After initial excitement with Dash (it is super cool to build a web app 100% in Python!), I am concerned that session-less architecture in dash is not well suited for data science products, that have a heavy computation layer (fitting a model, running simulations, accessing data lakes with spark/MR jobs) and several outputs (charts).

If the goal of dash was to make shiny for Python - I am not sure if the underlaying architecture is suitable. While caching in Redis/RDS/disk is possible, I am concerned that it would be too much for a regular data scientists, who just want to copy-paste code from jupyter notebook.

Are there any plans to add server sessions, to mimic workflow that is well understood by data scientists and speed-up interactions? What might be a workaround to add “server session” in the current architecture?

1 Like

Could you expand more about the requirements of these applications? What is it about “server sessions” that makes writing these applications easier? (Not arguing against you here, just trying to better understand the issues at hand!).

Use-case #1: cross-filter like dashboard (inspired by dc.js: http://dc-js.github.io/dc.js/examples/filtering.html)
At the moment I am building a crossfilter like dashboard with ability to slice data by multiple dimensions (I have tried up-to 9, but I have many more in DWH). It reads a data from DWH (takes a couple of minutes to make a query and transport) and allows you to explore the data interactively. Queried dataframe can have 100+k rows, but I’d like to push it to few millions (the reason why I don’t want to use browser-based dc.js).
As the first iteration, I was caching data to pickle on disk. I have 9 charts: each UI change triggers a change to all 9 charts.
This is, unsurprisingly, already quite slow, as it takes about 120+ms to read pickle and 10ms to do filtering/grouping in pandas.
For fun, I tried doing the same thing with one flask worker and just keep pandas dataframe in memory, without reading it from pickle in callback. Of course it is much faster (each chart takes 10ms to update, instead of 130). Of course, it will break as soon as there will be multiple users.
As for “proper way” - I got best results with using memory-based mysql (I also can do aggregations there), but this complicated the code significantly - I don’t expect my data scientists to do that. It also takes about 70ms per chart, so 7 times slower than keeping it in memory.

Use-case #2: AB testing tool:
I want query relevant data to analyse an experiment (AB test) - inputs are: timerange, experiment ID, relevant user segment and platform. Querying takes few minutes.
Then I want to do “stats” to it and output a bunch of charts. All dash examples I’ve seen treat all charts as independent of each other and dependant only on Inputs. So unless I do something clever - each chart will try to do it’s own querying and do it’s own stats.

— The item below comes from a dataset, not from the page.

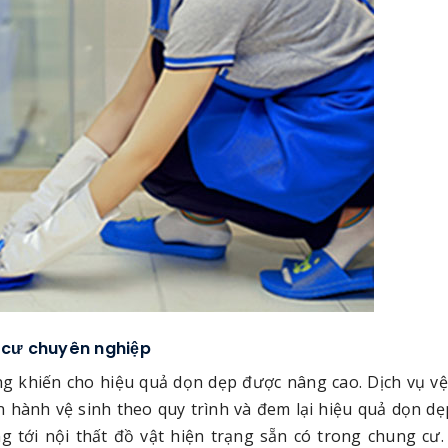
g cư chuyên nghiệp
àng khiến cho hiệu quả dọn dẹp được nâng cao. Dịch vụ vệ
 hành vệ sinh theo quy trình và đem lại hiệu quả dọn dẹp
 tới nội thất đồ vật hiện trạng sẵn có trong chung cư.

Even though query should happen only once and one stats model might output multiple charts.
It is, of course, super easy to express in a notebook, but quite hard to implement in dash, so that quering and stats are re-used. (Except that jupyter dashboards are very immature and I find it hard to recommend to everyone.)

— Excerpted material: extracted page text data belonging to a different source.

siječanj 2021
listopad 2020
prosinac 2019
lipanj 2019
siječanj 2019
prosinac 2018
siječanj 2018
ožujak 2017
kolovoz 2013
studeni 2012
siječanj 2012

Don’t get me wrong - dash is a breakthrough. I believe this may be a go-to tool for python dev (non-web ones) who wants to build a simple web-site quickly. But is it really shiny for python, in a sense that I can tell my die-hard R fan to stop using shiny, since we are 100% python now?

1 Like

This was really helpful, thank you! Let me think through these a little bit more and try to come up with some examples. I think that we can get Dash to work well for Use Case 1. Use case 2 (sharing output results) is not well suited for Dash without some type of caching (which is essentially server state).

Thanks Chris.
At the moment, I am trying to control execution graph by placing dummy (hidden gates) UI controls, so that a change to one of my input elements will trigger an update for a hidden gate, and then change to hidden gate (combined with states of input elements) will trigger updates for other charts. This way I ensure that expensive query is happening once and cached. But then I will still to solve a problem of fast cache.